The cold weather this winter had the greatest effect on propane prices, particularly for consumers in the Midwest. Cold temperatures tightened supplies that were already low heading into the winter heating season. Residential propane prices in the Midwest rose from an average of $2.08 per gallon Dec. 2, 2013, to $4.20/gal. Jan. 27, 2014; prices since fell back to $2.78/gal. March 3, 2014. EIA expects propane prices in the Midwest to average $2.62/gal. over the winter (51 percent higher than last winter) while those in the Northeast will average $3.47/gal. (15 percent higher than last winter).
Cold temperatures continued to tighten heating oil supplies and helped drive up retail prices. Since the beginning of the year, distillate inventories in the Northeast (Petroleum Administration for Defense Districts 1A and 1B) have fallen by almost 6.9 million barrels to reach 18.3 million barrels Feb. 28, 2014, 6.4 million barrels below inventory levels for the same week in 2013.
Weekly U.S. residential heating oil prices increased by $0.20/gal. during January 2014 and averaged near $4.24/gal. since the beginning of February. Despite the recent increases, EIA expects that U.S. heating oil prices will average $3.83/gal. this winter, $0.04/gal. (one percent) lower than during last year’s winter heating season, mainly because of lower crude oil prices.
The North Sea Brent crude oil spot price in February averaged near $110/barrel for eight consecutive months, while West Texas Intermediate (WTI) crude oil prices increased by $6/bbl from the previous month to reach $101/bbl. Continued high refinery runs helped reduce inventories at the Cushing, Okla., storage hub to 32 million barrels, the lowest level since February 2012, and helped strengthen WTI prices.
The discount of WTI crude oil to Brent crude oil, which averaged more than $13/bbl from November 2013 through January 2014, fell to $8/bbl in February. EIA expects the WTI discount to average $10/bbl in 2014 and $11/bbl in 2015.

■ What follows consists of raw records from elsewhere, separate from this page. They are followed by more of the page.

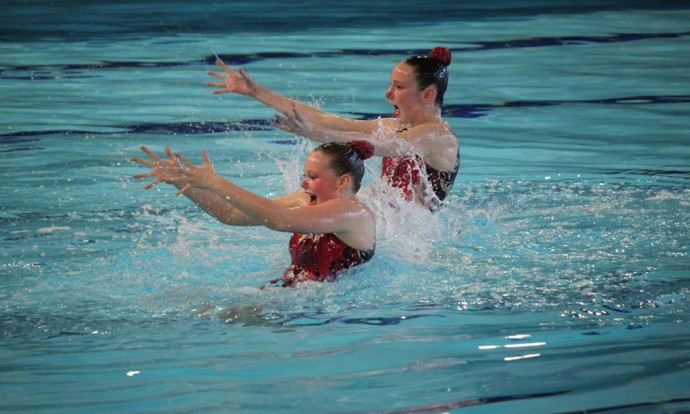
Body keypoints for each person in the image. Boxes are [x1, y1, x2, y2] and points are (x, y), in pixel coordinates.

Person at [206, 47, 459, 209]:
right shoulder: (396, 125)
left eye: (399, 87)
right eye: (390, 85)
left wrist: (313, 133)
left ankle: (211, 189)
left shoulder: (438, 136)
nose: (388, 93)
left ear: (427, 94)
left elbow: (380, 147)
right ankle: (205, 188)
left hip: (402, 235)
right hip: (379, 218)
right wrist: (256, 91)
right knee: (294, 203)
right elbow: (328, 120)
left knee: (286, 210)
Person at [131, 141, 376, 287]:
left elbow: (279, 220)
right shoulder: (305, 202)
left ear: (343, 181)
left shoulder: (352, 213)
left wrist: (217, 183)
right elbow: (229, 214)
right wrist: (183, 183)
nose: (303, 183)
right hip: (296, 295)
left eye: (312, 177)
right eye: (305, 176)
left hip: (332, 311)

Cold weather also contributed to continuing large withdrawals of natural gas from storage and a surge in natural gas spot prices, which hit record levels in several markets during periods of extreme cold. Natural gas working inventories Feb. 28, 2014, totaled 1.20 trillion cubic feet (Tcf), 0.91 Tcf (43 percent) below the level at the same time a year ago and 0.76 Tcf (39 percent) below the five-year average (2009-13). Henry Hub natural gas spot prices were volatile over the past two months, increasing from $3.95 per million British thermal units (MMBtu) Jan. 10, 2014, to a high of $8.15/MMBtu Feb. 10, 2014, before falling back to $4.61/MMBtu Feb. 27, 2014, and then bouncing back up to $7.98/MMBtu March 4, 2014.

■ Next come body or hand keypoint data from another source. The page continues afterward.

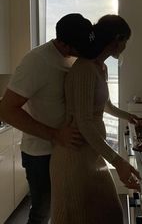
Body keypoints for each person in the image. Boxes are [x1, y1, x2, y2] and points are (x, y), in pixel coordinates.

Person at [0, 13, 92, 224]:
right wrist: (55, 135)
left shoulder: (69, 57)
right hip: (40, 155)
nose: (81, 52)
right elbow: (6, 110)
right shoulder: (37, 61)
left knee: (61, 209)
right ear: (63, 43)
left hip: (62, 150)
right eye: (78, 47)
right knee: (42, 212)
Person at [50, 14, 141, 224]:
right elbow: (84, 121)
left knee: (110, 214)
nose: (125, 46)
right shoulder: (84, 68)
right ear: (117, 39)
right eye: (125, 41)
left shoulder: (101, 67)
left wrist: (127, 116)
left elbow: (103, 105)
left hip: (91, 153)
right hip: (74, 159)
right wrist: (118, 162)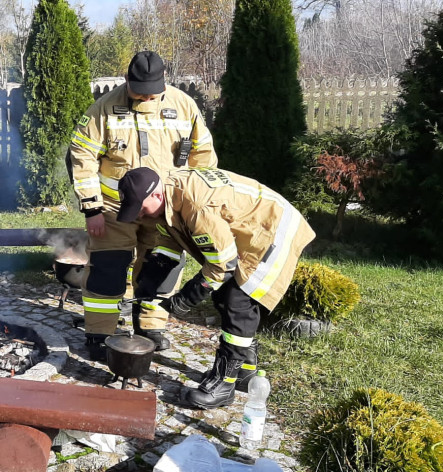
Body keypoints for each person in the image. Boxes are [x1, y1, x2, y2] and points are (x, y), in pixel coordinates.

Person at [116, 167, 315, 409]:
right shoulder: (169, 196)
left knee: (238, 301)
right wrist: (152, 274)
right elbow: (171, 237)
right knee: (223, 296)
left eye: (140, 208)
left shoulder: (196, 205)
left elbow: (223, 264)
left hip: (273, 231)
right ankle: (245, 372)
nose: (139, 216)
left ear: (156, 196)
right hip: (252, 228)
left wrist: (188, 297)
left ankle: (223, 386)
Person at [68, 51, 218, 358]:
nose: (147, 95)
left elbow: (204, 157)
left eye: (153, 90)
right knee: (107, 271)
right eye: (140, 90)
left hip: (166, 212)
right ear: (127, 80)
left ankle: (150, 325)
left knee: (162, 268)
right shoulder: (105, 108)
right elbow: (81, 157)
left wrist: (191, 205)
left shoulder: (184, 106)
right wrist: (92, 208)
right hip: (113, 210)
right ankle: (99, 333)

EIA expects that the Henry Hub natural gas spot price, which averaged $3.73/MMBtu in 2013, will average $4.44/MMBtu in 2014, an increase of $0.28/MMBtu from the 2014 projection last month. Residential natural gas prices are expected to average $10.05 per thousand cubic feet (Mcf) this winter, an increase of $0.30/Mcf (three percent) from last winter.